While the industry drowns in marketing hype and meaningless benchmarks, the team at Google DeepMind has decided to bring some order to the terminology. In their paper "Measuring Progress Towards AGI: A Cognitive Taxonomy," Shane Legg and his colleagues suggest we stop guessing and implement a scientific classification of cognitive abilities. This shift is long overdue: current tests have devolved into a data-memorization contest rather than a true measure of intelligence.
Instead of evaluating isolated tasks, DeepMind proposes assessing AI across ten fundamental pillars, including metacognition, executive functions, and social intelligence. This isn't just an academic exercise. For business leaders, this transition offers a way to forecast the automation of entire cognitive chains rather than just text generation. If a model lacks planning and self-correction (executive functions), integrating it into complex business processes will only lead to rising hidden costs for human oversight.

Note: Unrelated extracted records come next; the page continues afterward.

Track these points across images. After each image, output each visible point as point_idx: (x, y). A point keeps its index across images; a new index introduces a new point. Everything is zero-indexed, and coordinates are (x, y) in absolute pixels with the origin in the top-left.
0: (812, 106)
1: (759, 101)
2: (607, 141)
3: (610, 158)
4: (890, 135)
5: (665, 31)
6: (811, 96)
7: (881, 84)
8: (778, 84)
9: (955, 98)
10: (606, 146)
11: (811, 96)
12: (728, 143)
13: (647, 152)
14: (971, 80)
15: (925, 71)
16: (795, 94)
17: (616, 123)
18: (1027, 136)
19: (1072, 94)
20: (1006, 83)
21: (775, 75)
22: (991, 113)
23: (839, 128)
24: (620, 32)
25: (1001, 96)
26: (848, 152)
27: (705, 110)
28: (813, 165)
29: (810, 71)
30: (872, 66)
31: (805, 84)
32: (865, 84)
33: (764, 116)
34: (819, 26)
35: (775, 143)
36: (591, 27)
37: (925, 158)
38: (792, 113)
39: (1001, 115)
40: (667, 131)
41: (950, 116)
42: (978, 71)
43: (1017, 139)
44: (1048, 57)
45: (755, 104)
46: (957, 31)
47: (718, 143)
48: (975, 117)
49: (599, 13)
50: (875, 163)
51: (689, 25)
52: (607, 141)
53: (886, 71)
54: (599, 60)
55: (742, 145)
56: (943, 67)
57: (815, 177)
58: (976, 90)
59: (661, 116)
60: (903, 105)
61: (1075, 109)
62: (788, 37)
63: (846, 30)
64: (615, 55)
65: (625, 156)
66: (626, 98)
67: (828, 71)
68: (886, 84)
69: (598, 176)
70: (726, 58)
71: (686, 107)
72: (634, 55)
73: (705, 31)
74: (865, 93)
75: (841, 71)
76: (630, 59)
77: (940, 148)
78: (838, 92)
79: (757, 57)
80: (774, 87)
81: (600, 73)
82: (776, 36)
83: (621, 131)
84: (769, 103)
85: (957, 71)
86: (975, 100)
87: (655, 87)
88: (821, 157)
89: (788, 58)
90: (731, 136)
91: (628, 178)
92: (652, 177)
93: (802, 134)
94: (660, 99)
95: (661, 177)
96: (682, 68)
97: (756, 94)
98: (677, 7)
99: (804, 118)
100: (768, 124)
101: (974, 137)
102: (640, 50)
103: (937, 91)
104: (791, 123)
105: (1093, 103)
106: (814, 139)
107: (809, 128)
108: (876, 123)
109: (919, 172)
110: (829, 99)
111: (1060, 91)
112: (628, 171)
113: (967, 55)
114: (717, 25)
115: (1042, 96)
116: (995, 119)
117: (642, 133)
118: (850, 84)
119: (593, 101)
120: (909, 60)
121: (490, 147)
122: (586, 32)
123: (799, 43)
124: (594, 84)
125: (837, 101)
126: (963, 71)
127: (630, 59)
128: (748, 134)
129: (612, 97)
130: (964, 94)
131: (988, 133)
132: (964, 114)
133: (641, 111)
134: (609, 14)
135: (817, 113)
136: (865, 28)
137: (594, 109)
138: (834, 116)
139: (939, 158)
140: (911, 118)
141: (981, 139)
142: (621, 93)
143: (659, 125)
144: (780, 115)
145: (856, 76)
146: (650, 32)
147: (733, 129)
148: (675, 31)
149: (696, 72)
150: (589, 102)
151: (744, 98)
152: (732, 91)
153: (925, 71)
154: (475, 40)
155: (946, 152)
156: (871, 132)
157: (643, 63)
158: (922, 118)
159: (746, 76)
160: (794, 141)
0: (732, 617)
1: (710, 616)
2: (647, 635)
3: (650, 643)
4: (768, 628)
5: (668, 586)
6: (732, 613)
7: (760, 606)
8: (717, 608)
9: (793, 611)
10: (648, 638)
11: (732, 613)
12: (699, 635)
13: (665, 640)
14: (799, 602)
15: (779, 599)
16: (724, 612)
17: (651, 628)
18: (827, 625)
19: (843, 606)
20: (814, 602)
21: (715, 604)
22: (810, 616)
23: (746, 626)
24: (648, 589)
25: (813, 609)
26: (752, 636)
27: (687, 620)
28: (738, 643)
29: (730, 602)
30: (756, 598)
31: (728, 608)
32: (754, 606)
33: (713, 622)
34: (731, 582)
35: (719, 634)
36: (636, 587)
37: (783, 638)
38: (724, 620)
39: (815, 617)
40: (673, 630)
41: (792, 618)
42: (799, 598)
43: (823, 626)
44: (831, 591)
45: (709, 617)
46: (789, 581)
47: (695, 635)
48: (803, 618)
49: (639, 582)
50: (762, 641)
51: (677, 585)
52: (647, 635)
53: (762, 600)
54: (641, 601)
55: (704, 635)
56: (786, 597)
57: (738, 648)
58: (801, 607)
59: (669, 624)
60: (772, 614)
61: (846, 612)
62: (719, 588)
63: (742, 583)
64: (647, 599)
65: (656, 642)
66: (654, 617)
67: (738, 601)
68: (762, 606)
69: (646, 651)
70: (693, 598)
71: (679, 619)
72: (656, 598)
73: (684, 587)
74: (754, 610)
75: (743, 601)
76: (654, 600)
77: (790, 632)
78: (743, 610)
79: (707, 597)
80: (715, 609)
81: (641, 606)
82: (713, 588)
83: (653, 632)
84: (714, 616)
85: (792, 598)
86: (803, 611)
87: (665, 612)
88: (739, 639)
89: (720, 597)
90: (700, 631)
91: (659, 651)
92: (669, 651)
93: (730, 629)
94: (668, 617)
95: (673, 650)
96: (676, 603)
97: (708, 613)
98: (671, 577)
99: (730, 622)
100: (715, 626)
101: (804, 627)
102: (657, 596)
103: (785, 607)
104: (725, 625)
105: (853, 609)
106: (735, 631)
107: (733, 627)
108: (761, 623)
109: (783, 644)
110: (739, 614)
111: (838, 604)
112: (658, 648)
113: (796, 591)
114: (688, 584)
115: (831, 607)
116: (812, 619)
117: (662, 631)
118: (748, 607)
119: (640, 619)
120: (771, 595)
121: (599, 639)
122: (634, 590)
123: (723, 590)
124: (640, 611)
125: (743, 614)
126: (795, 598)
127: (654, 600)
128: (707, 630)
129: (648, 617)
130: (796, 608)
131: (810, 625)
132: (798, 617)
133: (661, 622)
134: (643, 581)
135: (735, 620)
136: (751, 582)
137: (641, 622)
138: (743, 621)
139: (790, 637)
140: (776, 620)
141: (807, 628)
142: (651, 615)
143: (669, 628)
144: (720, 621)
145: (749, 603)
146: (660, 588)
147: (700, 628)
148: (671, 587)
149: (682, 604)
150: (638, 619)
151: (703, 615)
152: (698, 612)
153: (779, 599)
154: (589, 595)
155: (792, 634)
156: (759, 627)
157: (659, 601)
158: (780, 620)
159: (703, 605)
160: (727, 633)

The evaluation methodology is getting tougher. DeepMind insists on a three-stage protocol using hidden datasets to eliminate data contamination, alongside mandatory comparisons with representative human samples. To prove the approach is viable, the company is launching a Kaggle hackathon focused on the most problematic areas: learning and social interaction.
Executives and CTOs should examine this framework now. When deploying AI agents, the total cost of ownership (TCO) will depend directly on how well their cognitive architecture gaps are closed—not on the inflated scores from standard benchmarks.